I have no additional insight, but I thought Fannie Mae and Freddie Mac were originally and always public?
They were semi public. They were like the post office supposed to be self sufficient. They were essentially a loan guarantee depository. A small fee and they would guarantee the low income loans. Since few loans defaulted, Freddie Mac and Fannie May, depending on what program you were using, rarely had to pay out. Like the VA loans for Veterans.
What made them semi public, was that their CEO’s and senior managers were all political appointees. Appointed by whomever was in charge when the previous term ran out. Like the Chairman of the Federal Reserve, appointed for a term.
Now as long as most loans did not default, things were fine. But when a lot of loans defaulted, they had to make good. And they didn’t have anywhere near the money they needed.
The Treasury bailed them out, and made them completely public. They were to use the vernacular of the technique, Nationalized.
Now in the interest of honesty, Bush (43) did warn that there were a lot of bad loans being written, and guaranteed by Fannie Mae and Freddie Mac. But Congress refused to act. Truthfully, by the time the warning was out, it was far too late anyway.
Let me give you an idea of how bad it was already. CDO’s were the Mortgage Bonds being bought and sold. Ok, no problem. But there were a finite number of Mortgages for the Collatoralized Debt Objects. So the banks like Morgan and Lehman came up with Synthetic CDO’s. These were CDO’s that were made up essentially as bets on the other CDO’s.
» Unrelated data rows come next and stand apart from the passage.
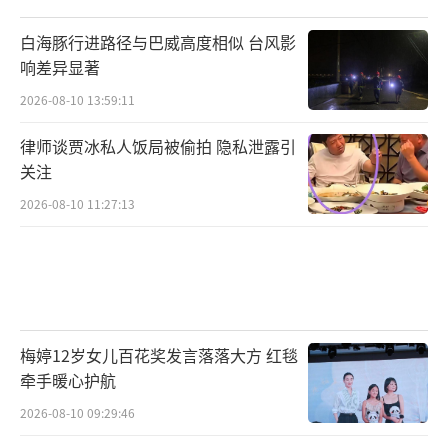
白海豚行进路径与巴威高度相似 台风影
响差异显著
2026-08-10 13:59:11
律师谈贾冰私人饭局被偷拍 隐私泄露引
关注
2026-08-10 11:27:13
梅婷12岁女儿百花奖发言落落大方 红毯
牵手暖心护航
2026-08-10 09:29:46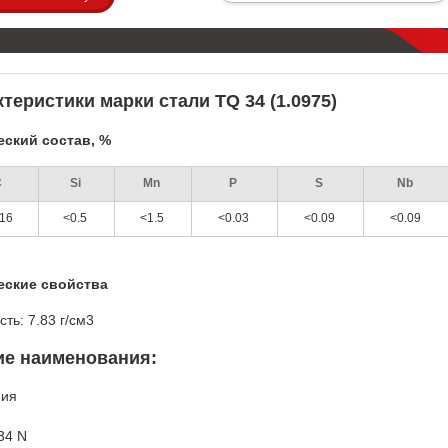
теристики марки стали TQ 34 (1.0975)
ский состав, %
C
Si
Mn
P
S
Nb
16
<0.5
<1.5
<0.03
<0.09
<0.09
еские свойства
сть: 7.83 г/см3
ие наименования:
ния
34 N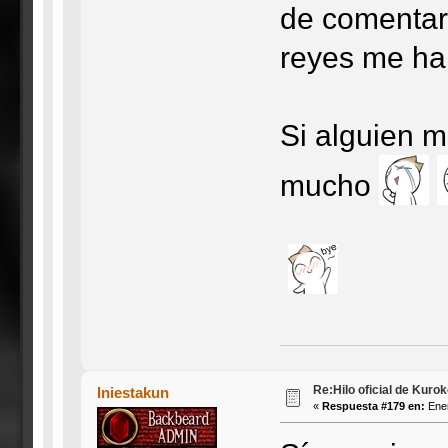
de comentar
reyes me ha 
Si alguien m
mucho
Re:Hilo oficial de Kuro
Iniestakun
«
Respuesta #179 en:
Ener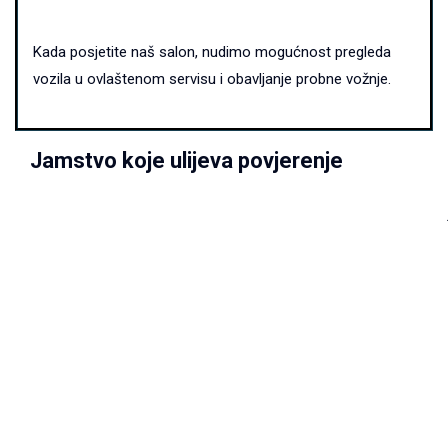
Kada posjetite naš salon, nudimo mogućnost pregleda
vozila u ovlaštenom servisu i obavljanje probne vožnje.
Jamstvo koje ulijeva povjerenje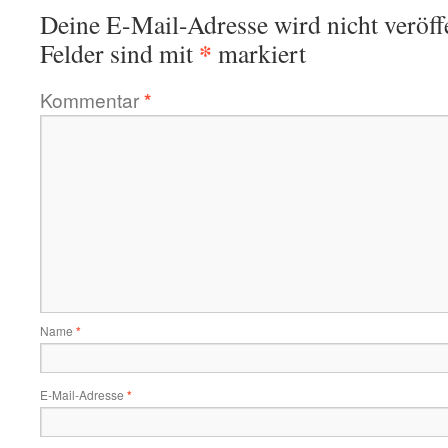
Deine E-Mail-Adresse wird nicht veröffe
*
Felder sind mit
markiert
Kommentar
*
Name
*
E-Mail-Adresse
*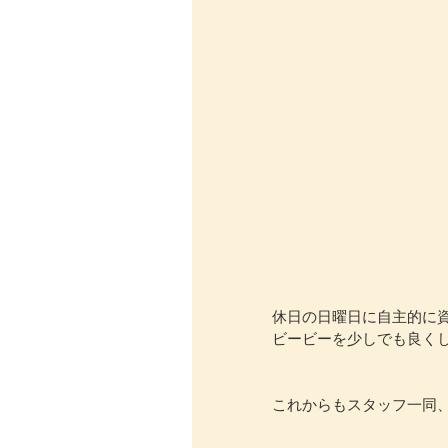
休日の日曜日に自主的に
ビービーを少しでも良く
これからもスタッフ一同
Let me link to a bit of the movie The Big Short.
It is a nightmare, and that explanation is as good as any. But the important thing to understand for the moment is every dollar of actual mortgage bond, had twenty dollars riding on it. Twenty bucks bet on that one dollar. And if the Mortgage Bond failed, too many of the mortgages went bust, then those bets had to be paid.
When those insurance policies and bets were called, companies faced ruin. They had loved the things when all was going well. But when things went bust, companies lost more money than they had in every single holding.
It is fascinating to see what happened, and as I said I’ve read books and watched documentaries trying to understand. What amazes me is that the banks are doing it again. Today. Oh they’re using different terms. But it is the same thing, profit today and ignore the dangers tomorrow. Because all we did was TARP and then hold our breath and cross our fingers. We didn’t create new regulations to make sure it didn’t happen again. We didn’t create new oversight to stop banks from doing it, we just stood back and prayed that we made it through the recession. When we made it through nobody wanted to take the time to actually explain to the public what had happened. It sounded too much like fraud. It might have not been legally fraud, but morally, it certainly was.
Paulson panicked after Lehman failed. He had not realized how interconnected the banks were. Lehman bought insurance from AIG to cover the chance that they might lose. AIG bought similar policies from Bear, Morgan, and the rest. All of these policies were rated as AAA secure. It could never happen, the guys in charge were way too smart to let something like Lehman fail. Impossible.
When it happened, the stock holdings of Lehman were now worthless. And the stocks others had in Lehman were worthless. So Meryl had to admit they had lost billions in one night as Lehman went belly up. That loss made them look weak, and now they’re in trouble. All the bank stocks went south, and the companies holding those stocks went down too. It was a series of dominos. One led to the next, and you couldn’t stop it.
Pumping money was the only thing Paulson could think of, and he pumped. He pumped like there was no tomorrow. Creating money out of thin air. He pumped and pumped and pumped. Congress needs more money? No problem. Snap the fingers and tap on a keyboard, and another half a trillion is in the internet waiting to be sent out.
I honestly was worried when he started doing that. Because in history nobody had ever pulled off the hardest part of printing money. The reduction of supply to stop the inevitable inflation. That’s what hit Germany in the 1930’s depression. They printed so much money that reporters took notes on hundred mark bills because it was cheaper than buying paper.
But the way Paulson did it, well that was different. The money was just ones and zeroes in the internet. He could add or subtract money with the tap of a few keys on a keyboard. Want to get some out, have the Fed sell back some of the bonds. The money is then removed from the internet supply and bam, the economy keeps going. I didn’t think he could do it. I’m still not sure how the hell they managed it. But they did, I’ll admit that.
The next one is going to be worse, because this time people will revolt and drag the fat cats out of their beds and hang them on their manicured front lawns.